2%token T_POW   \*\*    // ...so this never matches

Put the longer one first:

1%token T_POW   \*\*    // ✔
2%token T_STAR  \*

Same story with keywords: declare if before your identifier pattern, or if will be read as an identifier.

A declaration is one line. It is read by a lexer of its own, which starts at %token and stops at the line break, and it expects exactly three things: a name, the expression recognizing the token, and - optionally - an arrow with what the token does.

1%token  string:T_QUOTE  "  -> state(strings), channel(quotes)
2        ▲      ▲        ▲     ▲
3        state  name     expr  actions

A pattern cannot contain a literal space - whitespace is what separates the parts of the declaration. Write it as \x20 or \s:

1%token T_TEXT  [a-z ]++     // ✘ breaks
2%token T_TEXT  [a-z\x20]++  // ✔
3%token T_TEXT  [a-z\s]++    // ✔

Anything else on the line is an error, which is how a .pp2 habit gets noticed:

1error[UnexpectedTokenException]: Syntax error, unexpected "->" (T_PATTERN)
2 --> /app/grammar.pp3:1:20
3  |
41 | %token T_QUOTE  "  -> string
5  |                    ^^

Token Actions

A declaration may end with -> and say what the token does besides being read. There are three actions, and each is written as a call:

Action	What the token does
`channel(x)`	Emits the token to the channel `x`
`state(x)`	Hands the reading over to the lexer of the state `x`
`exit()`	Gives the control back to the lexer that entered this one

channel(x)

A channel keeps a token out of the grammar without throwing it away - documentation comments are the usual reason:

%token T_DOC_COMMENT  /\*\*.*?\*/  -> channel(docblocks)
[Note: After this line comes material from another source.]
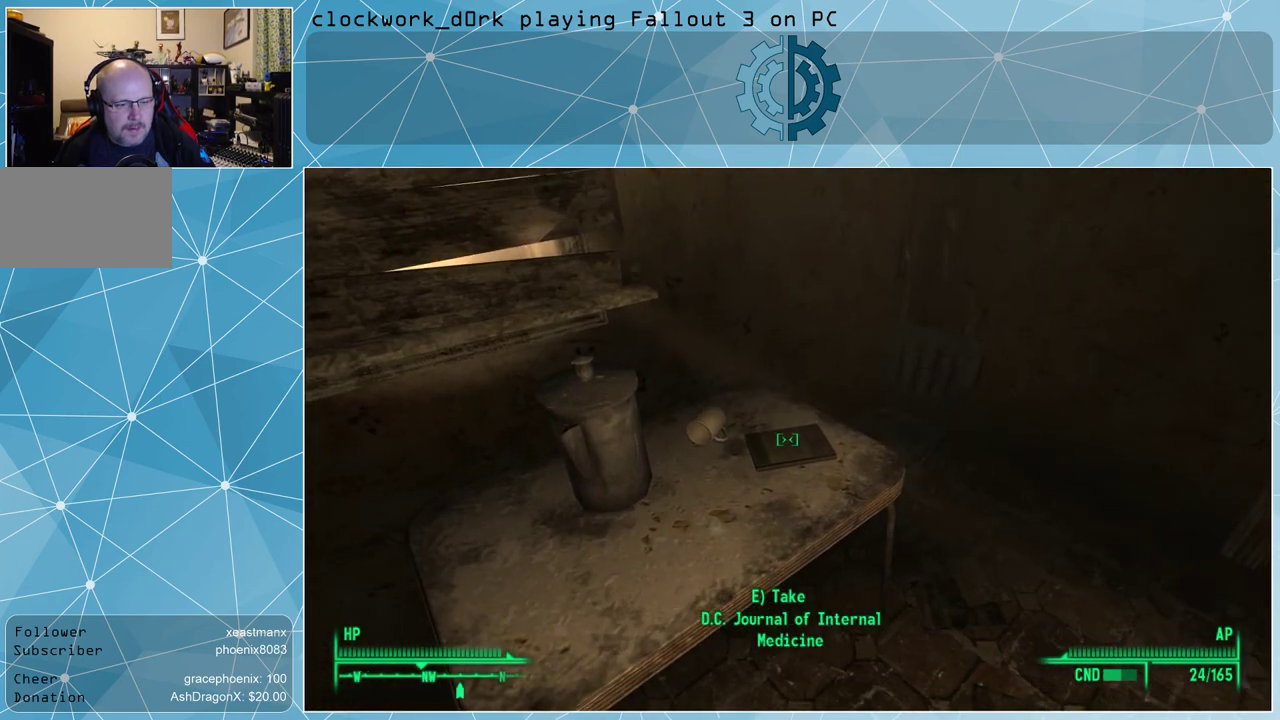
{"keys": ["e"], "mouse": [], "events": [[467, "e", "down"]]}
The parser never sees it, but it is right there in the token stream for anything that wants it. %skip is shorthand for the built-in Hidden channel, so these two lines mean the same thing:

1%skip  T_WHITESPACE  \s++
2%token T_WHITESPACE  \s++  -> channel(Hidden)

state(x) and exit()

A token may hand the reading over to a lexer of its own, which is how a fragment written in different lexical rules is read - a string literal, a comment, an embedded language:

1%token        T_QUOTE_OPEN  "       -> state(string)
2%token string:T_TEXT        [^"]++
3%token string:T_QUOTE_CLOSE "       -> exit()

A token declared as state:NAME belongs to that state's lexer. Everything that lexer reads is carried by the token that entered it, so T_TEXT never reaches the outer stream. See Nested Lexers.

Several At Once

Actions are separated by commas, and the order does not matter:

%token T_QUOTE_OPEN  "  -> state(string), channel(strings)
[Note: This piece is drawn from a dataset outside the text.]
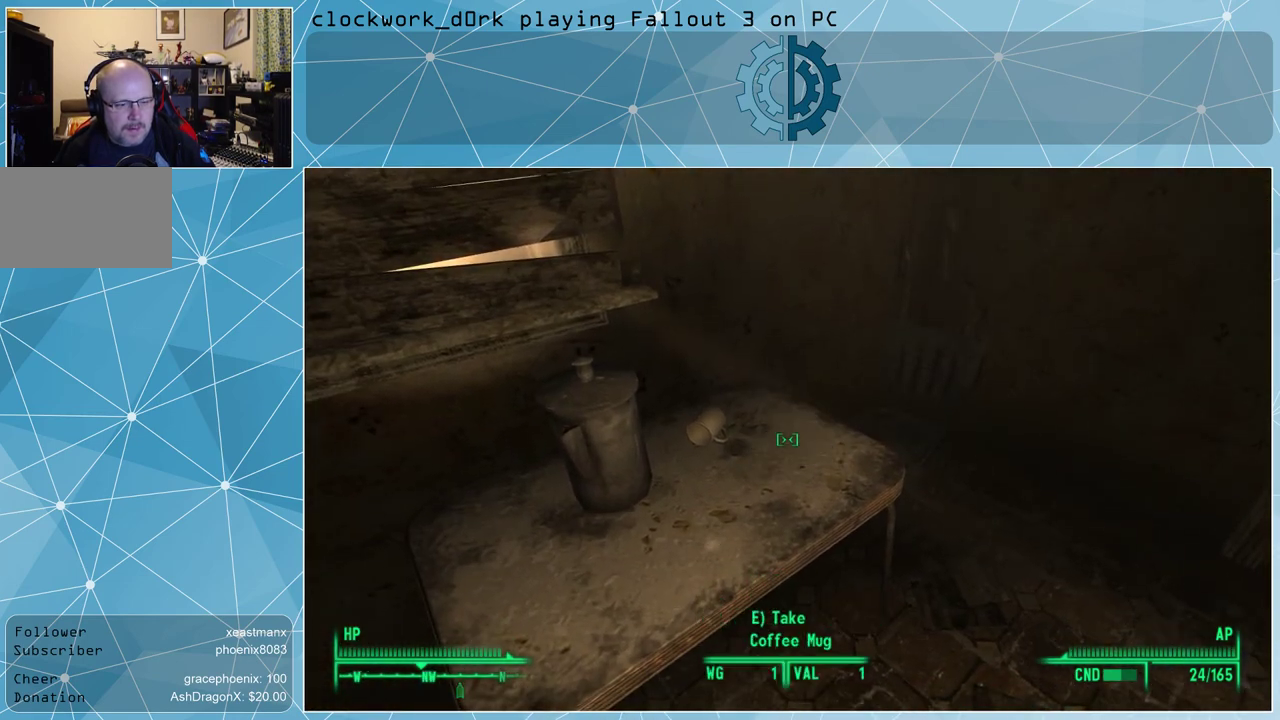
{"keys": [], "mouse": [], "events": [[33, "e", "up"]]}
A token is read once and therefore goes to exactly one place, so writing two actions that both move the reading - state(x), exit() - is an error.
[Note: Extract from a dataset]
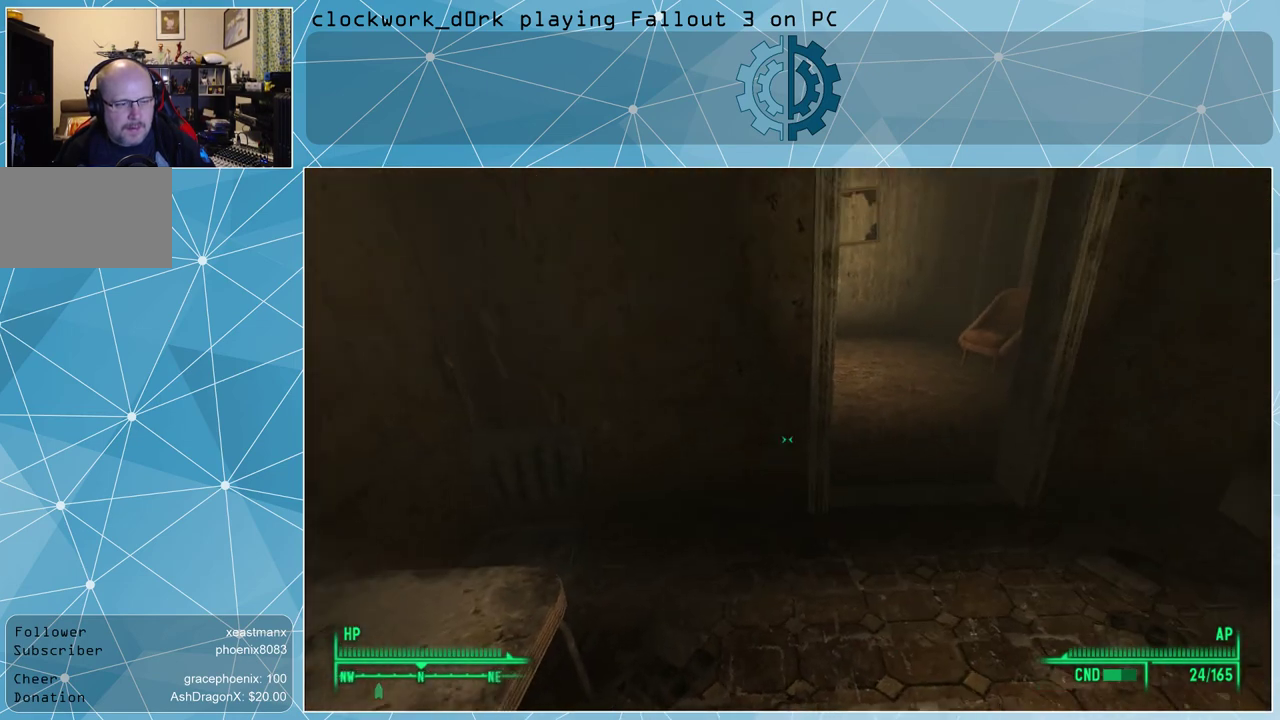
{"keys": ["w"], "mouse": [], "events": [[67, "d", "down"], [267, "w", "down"], [367, "d", "up"]]}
Tokens Belonging To Every State

Whitespace and comments are usually the same wherever they appear, and repeating them in every state is how a grammar drifts out of sync with itself. Write *: instead of a state name and the token is added to all of them:

1%skip  *:T_WHITESPACE  \s++
2
3%token T_QUOTE_OPEN  "  -> state(string)
4%token string:T_TEXT  [^"]++
5%token string:T_QUOTE_CLOSE  "  -> exit()

Both the initial state and string now skip whitespace.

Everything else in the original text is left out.